Health care was greatly expanded during the Shah, but the medical density remained lower than in many neighboring countries. After the Islamic revolution, development work has continued, but the protracted war on Iraq has stalled the development, and the training of doctors has declined since the early 1980s. Almost 2/3 of the hospitals are run by public authorities, but the regional differences in accessibility are significant; Tehran alone accounts for 35 per cent of care sites. They have managed to cope with severe diseases such as malaria, tuberculosis and cholera, but the health problems are nevertheless large, especially in rural areas, where infant mortality is still high.

Society of Iran

Ahmadinejad reiterated in January 2008 that Iran will continue its peaceful use of nuclear energy, pointing to 16 peaceful uses. The year later, he reiterated that Iran has no plans for nuclear weapons development. Notwithstanding the president's statements, however, his office is responsible for the country's nuclear program. It is governed by the country's top National Security Council, which is under the aegis of the spiritual leader, Ali Khamenei. In 2005, Khamenei issued a general fatwa (ban) on nuclear weapons.

In the spring of 2008, the US Department of Defense Pentagon published a report that, based on military intelligence, diminished President Bush's claim over 2 years that Iran was developing nuclear weapons. "That's not the purpose," the Pentagon concluded. However, the facts did not prevent Bush from continuing and escalating the war rhetoric against the regime in Tehran, and in August the United States assembled a naval force consisting of 10 aircraft carriers in the Indian Ocean. The greatest force since the attack on Iraq in 2003.

2009 Re-election of Ahmadinejad

Ahmadinejad was re-elected in June 2009 for a second term as President with 62.6% of the vote. His counterpart, the equally conservative Mir-Hossein Mousavi, to 33.8% of the vote. The election triggered the most widespread protests in Tehran and other major cities since the revolution in 1979. The demonstrations continued for months after the election, increasing in strength following the Guardian Council in late June, acknowledged Ahmadinejad's election victory. The government and state militias hit hard on the protesters who were arrested, tortured or killed. The government subsequently admitted that 36 had been killed. The opposition talked about double the number.

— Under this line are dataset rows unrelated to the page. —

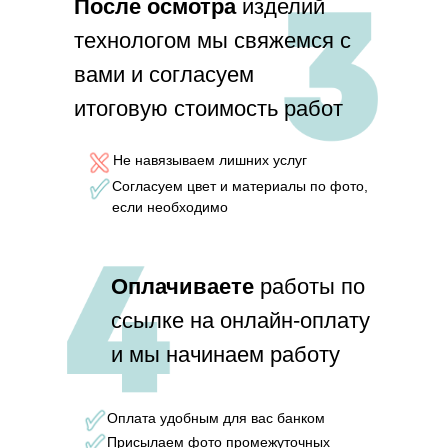
П
осле осмотра
изделий
технологом мы свяжемся с
вами и согласуем
итоговую стоимость работ
Не навязываем лишних услуг
Согласуем цвет и материалы по фото,
если необходимо
Оплачиваете
работы по
ссылке на онлайн-оплату
и мы начинаем работу
Оплата удобным для вас банком
Присылаем фото промежуточных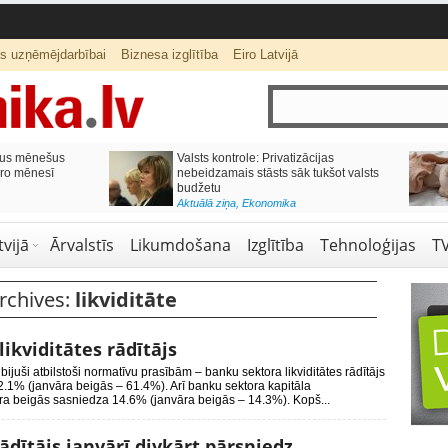
ts uzņēmējdarbībai
Biznesa izglītība
Eiro Latvijā
ērnu skolai,
Septiņos mēnešos Vivi vilcienos
 ģimenes budžetu?
pārvadāti 12 miljoni pasažieru; jūlijā
97,4 % reisu izpildīti laikā
lītība
Aktuālā ziņa
,
Bizness Latvijā
,
Tirdzniecība
vijā
Ārvalstīs
Likumdošana
Izglītība
Tehnoloģijas
T
rchives:
likviditāte
likviditātes rādītājs
 bijuši atbilstoši normatīvu prasībām – banku sektora likviditātes rādītājs
62.1% (janvāra beigās – 61.4%). Arī banku sektora kapitāla
uāra beigās sasniedza 14.6% (janvāra beigās – 14.3%). Kopš...
ādītājs janvārī divkārt pārsniedz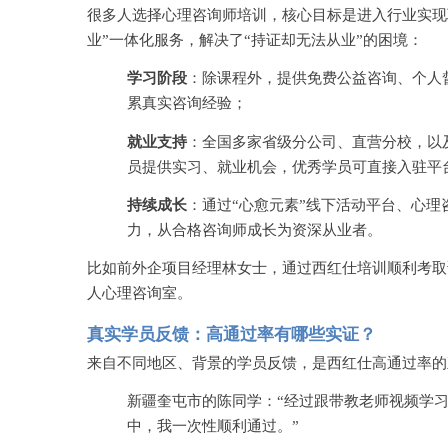
很多人选择心理咨询师培训，核心目标是进入行业实现
业”一体化服务，解决了“持证却无法从业”的困境：
学习阶段
：除课程外，提供免费公益咨询、个人
累真实咨询经验；
就业支持
：全国多家省级分公司、直营分校，以
员提供实习、就业机会，优秀学员可直接入驻平
持续成长
：通过
“心愈元素”线下活动平台、心
力，从合格咨询师成长为资深从业者。
比如前外企项目经理林女士，通过西红仕培训顺利考取
人心理咨询室。
真实学员反馈：高通过率有哪些实证？
来自不同地区、背景的学员反馈，是西红仕高通过率的
新疆奎屯市的陈同学：
“经过跟带教老师视频学
中，我一次性顺利通过。”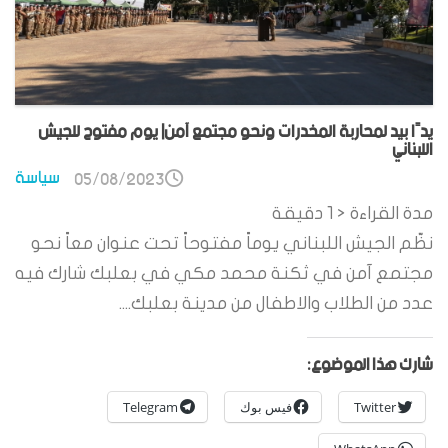
يدًا بيد لمحاربة المخدرات ونحو مجتمع آمن| يوم مفتوح للجيش
اللبناني
سياسة
05/08/2023
مدة القراءة
< 1
دقيقة
نظّم الجيش اللبناني يوماً مفتوحاً تحت عنوان معاً نحو
مجتمع آمن في ثكنة محمد مكي في بعلبك شارك فيه
عدد من الطلاب والاطفال من مدينة بعلبك....
شارك هذا الموضوع:
Twitter
فيس بوك
Telegram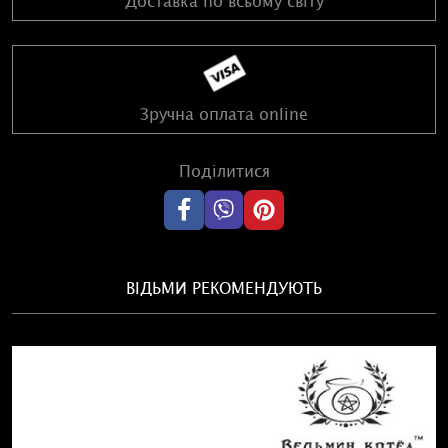
Зручна оплата online
Поділитися
ВІДЬМИ РЕКОМЕНДУЮТЬ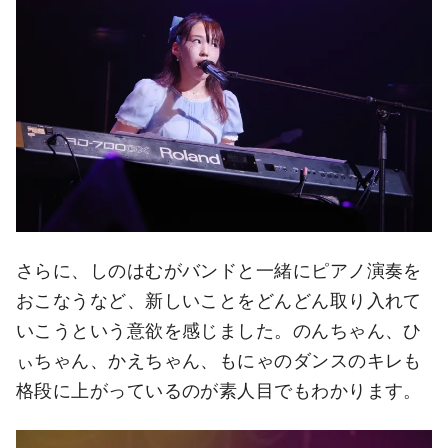
さらに、しのはむがバンドと一緒にピアノ演奏を
おこなうなど、新しいことをどんどん取り入れて
いこうという意欲を感じました。のんちゃん、ひ
ぃちゃん、かえちゃん、もにゃのダンスのキレも
格段に上がっているのが素人目でもわかります。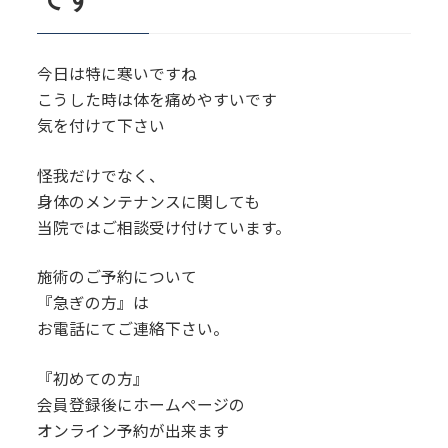
今日は特に寒いですね
こうした時は体を痛めやすいです
気を付けて下さい
怪我だけでなく、
身体のメンテナンスに関しても
当院ではご相談受け付けています。
施術のご予約について
『急ぎの方』は
お電話にてご連絡下さい。
『初めての方』
会員登録後にホームページの
オンライン予約が出来ます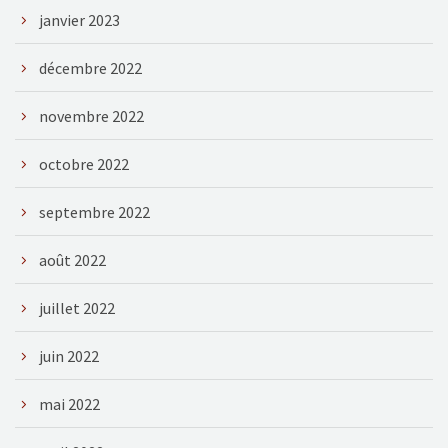
janvier 2023
décembre 2022
novembre 2022
octobre 2022
septembre 2022
août 2022
juillet 2022
juin 2022
mai 2022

Twitter and mobile phones became important instruments in organizing the protests, and the government ended up closing the various networks, blocking Internet and satellite TV for periods.

While the Western media rarely reports on protests in the Palestinian territories against the Israeli occupation, and the violent behavior of the occupying forces, there was full focus on the protests in Iran. The Western world supports Israel, regardless of its war crimes and attacks on the Palestinian population, while Iran is being hated. However, both states have in common that they are religiously fundamentalist.